▶ RECORDS FOR THE TASK:
######

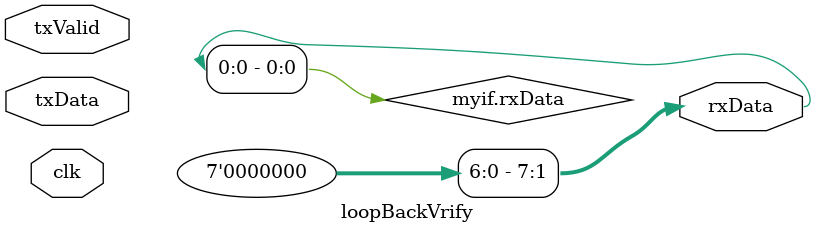
<source format=sv>
`timescale 1ns / 1ps


module loopBackVrify(
    input clk,    txValid,
    input [7:0]   txData, 
    output [7:0]  rxData
);
    logic rxSerial;

    ifa myif(clk);

    assign myif.rxSerial = rxSerial;
    assign rxData = myif.rxData;

    rxD receiver(
       .myif
    );

    TxD transmitter(
        .clk, 
        .txValid,
        .txData,
        .txSerial(rxSerial)
    );
endmodule

</source>
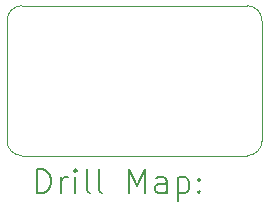
<source format=gbr>
%TF.GenerationSoftware,KiCad,Pcbnew,7.0.9*%
%TF.CreationDate,2024-01-09T19:27:16+00:00*%
%TF.ProjectId,OPA990 Breakout,4f504139-3930-4204-9272-65616b6f7574,V24.01.0.1*%
%TF.SameCoordinates,PX8c7ecc0PY5c0c740*%
%TF.FileFunction,Drillmap*%
%TF.FilePolarity,Positive*%
%FSLAX45Y45*%
G04 Gerber Fmt 4.5, Leading zero omitted, Abs format (unit mm)*
G04 Created by KiCad (PCBNEW 7.0.9) date 2024-01-09 19:27:16*
%MOMM*%
%LPD*%
G01*
G04 APERTURE LIST*
%ADD10C,0.100000*%
%ADD11C,0.200000*%
G04 APERTURE END LIST*
D10*
X1079500Y635000D02*
X-825500Y635000D01*
X-952500Y508000D02*
X-952500Y-508000D01*
X1079500Y-635000D02*
G75*
G03*
X1206500Y-508000I0J127000D01*
G01*
X1206500Y508000D02*
G75*
G03*
X1079500Y635000I-127000J0D01*
G01*
X-952500Y-508000D02*
G75*
G03*
X-825500Y-635000I127000J0D01*
G01*
X1206500Y508000D02*
X1206500Y-508000D01*
X1079500Y-635000D02*
X-825500Y-635000D01*
X-825500Y635000D02*
G75*
G03*
X-952500Y508000I0J-127000D01*
G01*
D11*
X-696723Y-951484D02*
X-696723Y-751484D01*
X-696723Y-751484D02*
X-649104Y-751484D01*
X-649104Y-751484D02*
X-620533Y-761008D01*
X-620533Y-761008D02*
X-601485Y-780055D01*
X-601485Y-780055D02*
X-591961Y-799103D01*
X-591961Y-799103D02*
X-582438Y-837198D01*
X-582438Y-837198D02*
X-582438Y-865769D01*
X-582438Y-865769D02*
X-591961Y-903865D01*
X-591961Y-903865D02*
X-601485Y-922912D01*
X-601485Y-922912D02*
X-620533Y-941960D01*
X-620533Y-941960D02*
X-649104Y-951484D01*
X-649104Y-951484D02*
X-696723Y-951484D01*
X-496723Y-951484D02*
X-496723Y-818150D01*
X-496723Y-856246D02*
X-487199Y-837198D01*
X-487199Y-837198D02*
X-477676Y-827674D01*
X-477676Y-827674D02*
X-458628Y-818150D01*
X-458628Y-818150D02*
X-439580Y-818150D01*
X-372914Y-951484D02*
X-372914Y-818150D01*
X-372914Y-751484D02*
X-382437Y-761008D01*
X-382437Y-761008D02*
X-372914Y-770531D01*
X-372914Y-770531D02*
X-363390Y-761008D01*
X-363390Y-761008D02*
X-372914Y-751484D01*
X-372914Y-751484D02*
X-372914Y-770531D01*
X-249104Y-951484D02*
X-268152Y-941960D01*
X-268152Y-941960D02*
X-277676Y-922912D01*
X-277676Y-922912D02*
X-277676Y-751484D01*
X-144342Y-951484D02*
X-163390Y-941960D01*
X-163390Y-941960D02*
X-172914Y-922912D01*
X-172914Y-922912D02*
X-172914Y-751484D01*
X84229Y-951484D02*
X84229Y-751484D01*
X84229Y-751484D02*
X150896Y-894341D01*
X150896Y-894341D02*
X217562Y-751484D01*
X217562Y-751484D02*
X217562Y-951484D01*
X398515Y-951484D02*
X398515Y-846722D01*
X398515Y-846722D02*
X388991Y-827674D01*
X388991Y-827674D02*
X369943Y-818150D01*
X369943Y-818150D02*
X331848Y-818150D01*
X331848Y-818150D02*
X312801Y-827674D01*
X398515Y-941960D02*
X379467Y-951484D01*
X379467Y-951484D02*
X331848Y-951484D01*
X331848Y-951484D02*
X312801Y-941960D01*
X312801Y-941960D02*
X303277Y-922912D01*
X303277Y-922912D02*
X303277Y-903865D01*
X303277Y-903865D02*
X312801Y-884817D01*
X312801Y-884817D02*
X331848Y-875293D01*
X331848Y-875293D02*
X379467Y-875293D01*
X379467Y-875293D02*
X398515Y-865769D01*
X493753Y-818150D02*
X493753Y-1018150D01*
X493753Y-827674D02*
X512801Y-818150D01*
X512801Y-818150D02*
X550896Y-818150D01*
X550896Y-818150D02*
X569944Y-827674D01*
X569944Y-827674D02*
X579467Y-837198D01*
X579467Y-837198D02*
X588991Y-856246D01*
X588991Y-856246D02*
X588991Y-913388D01*
X588991Y-913388D02*
X579467Y-932436D01*
X579467Y-932436D02*
X569944Y-941960D01*
X569944Y-941960D02*
X550896Y-951484D01*
X550896Y-951484D02*
X512801Y-951484D01*
X512801Y-951484D02*
X493753Y-941960D01*
X674705Y-932436D02*
X684229Y-941960D01*
X684229Y-941960D02*
X674705Y-951484D01*
X674705Y-951484D02*
X665182Y-941960D01*
X665182Y-941960D02*
X674705Y-932436D01*
X674705Y-932436D02*
X674705Y-951484D01*
X674705Y-827674D02*
X684229Y-837198D01*
X684229Y-837198D02*
X674705Y-846722D01*
X674705Y-846722D02*
X665182Y-837198D01*
X665182Y-837198D02*
X674705Y-827674D01*
X674705Y-827674D02*
X674705Y-846722D01*
M02*

</source>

######

▶ HOW TO COMPLETE THIS TASK: All of the lines above that carry the string "APERTURE" need to be found and copied.

▶ EXERCISE ANSWER:
G04 APERTURE LIST*
G04 APERTURE END LIST*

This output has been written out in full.